(Plain-text document sources)

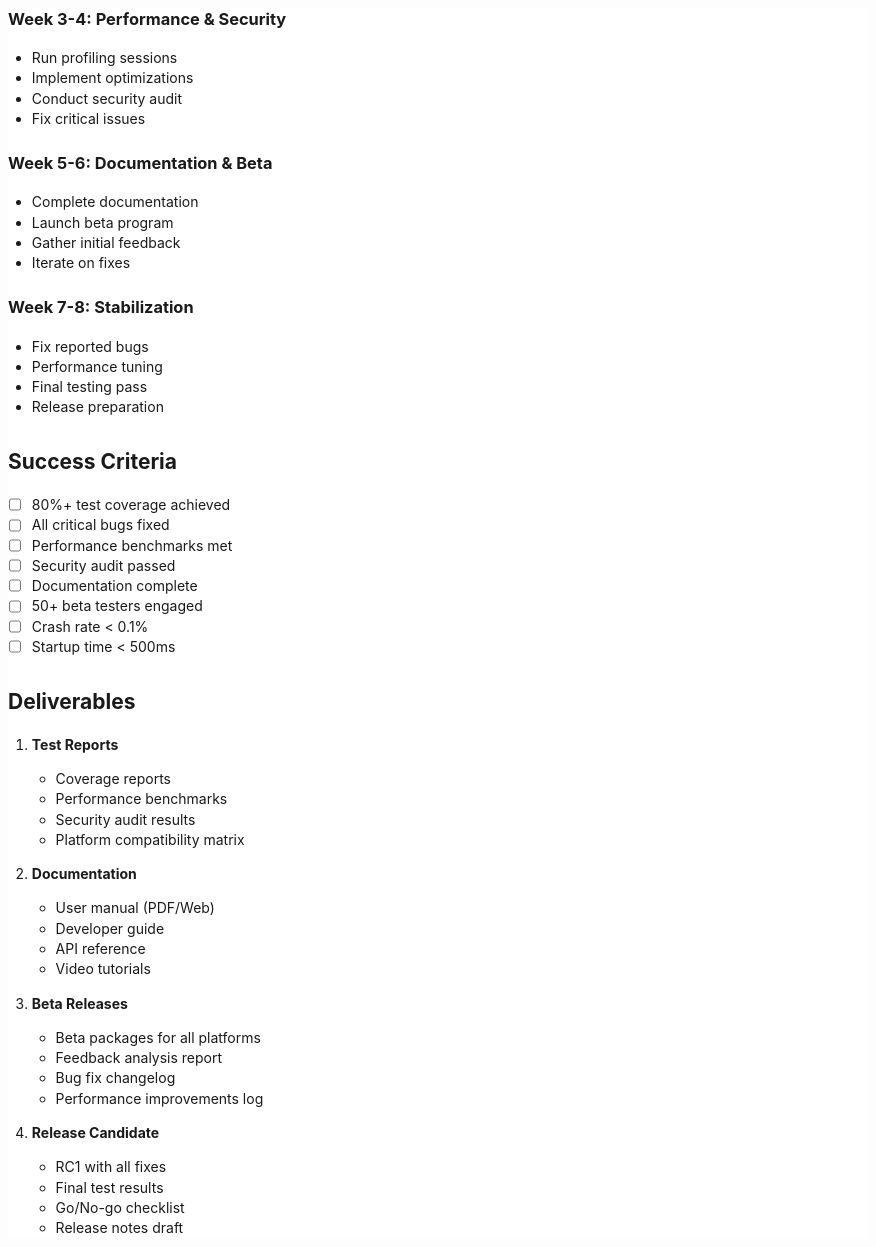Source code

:### Week 3-4: Performance & Security
- Run profiling sessions
- Implement optimizations
- Conduct security audit
- Fix critical issues

### Week 5-6: Documentation & Beta
- Complete documentation
- Launch beta program
- Gather initial feedback
- Iterate on fixes

### Week 7-8: Stabilization
- Fix reported bugs
- Performance tuning
- Final testing pass
- Release preparation

## Success Criteria

- [ ] 80%+ test coverage achieved
- [ ] All critical bugs fixed
- [ ] Performance benchmarks met
- [ ] Security audit passed
- [ ] Documentation complete
- [ ] 50+ beta testers engaged
- [ ] Crash rate < 0.1%
- [ ] Startup time < 500ms

## Deliverables

1. **Test Reports**
   - Coverage reports
   - Performance benchmarks
   - Security audit results
   - Platform compatibility matrix

2. **Documentation**
   - User manual (PDF/Web)
   - Developer guide
   - API reference
   - Video tutorials

3. **Beta Releases**
   - Beta packages for all platforms
   - Feedback analysis report
   - Bug fix changelog
   - Performance improvements log

4. **Release Candidate**
   - RC1 with all fixes
   - Final test results
   - Go/No-go checklist
   - Release notes draft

- [What to do]
Can you copy out, word for word, the lines from the one holding "2. **Documentation**" through the last line of the entries, with both ends included?

- [Exercise response]
2. **Documentation**
   - User manual (PDF/Web)
   - Developer guide
   - API reference
   - Video tutorials

3. **Beta Releases**
   - Beta packages for all platforms
   - Feedback analysis report
   - Bug fix changelog
   - Performance improvements log

4. **Release Candidate**
   - RC1 with all fixes
   - Final test results
   - Go/No-go checklist
   - Release notes draft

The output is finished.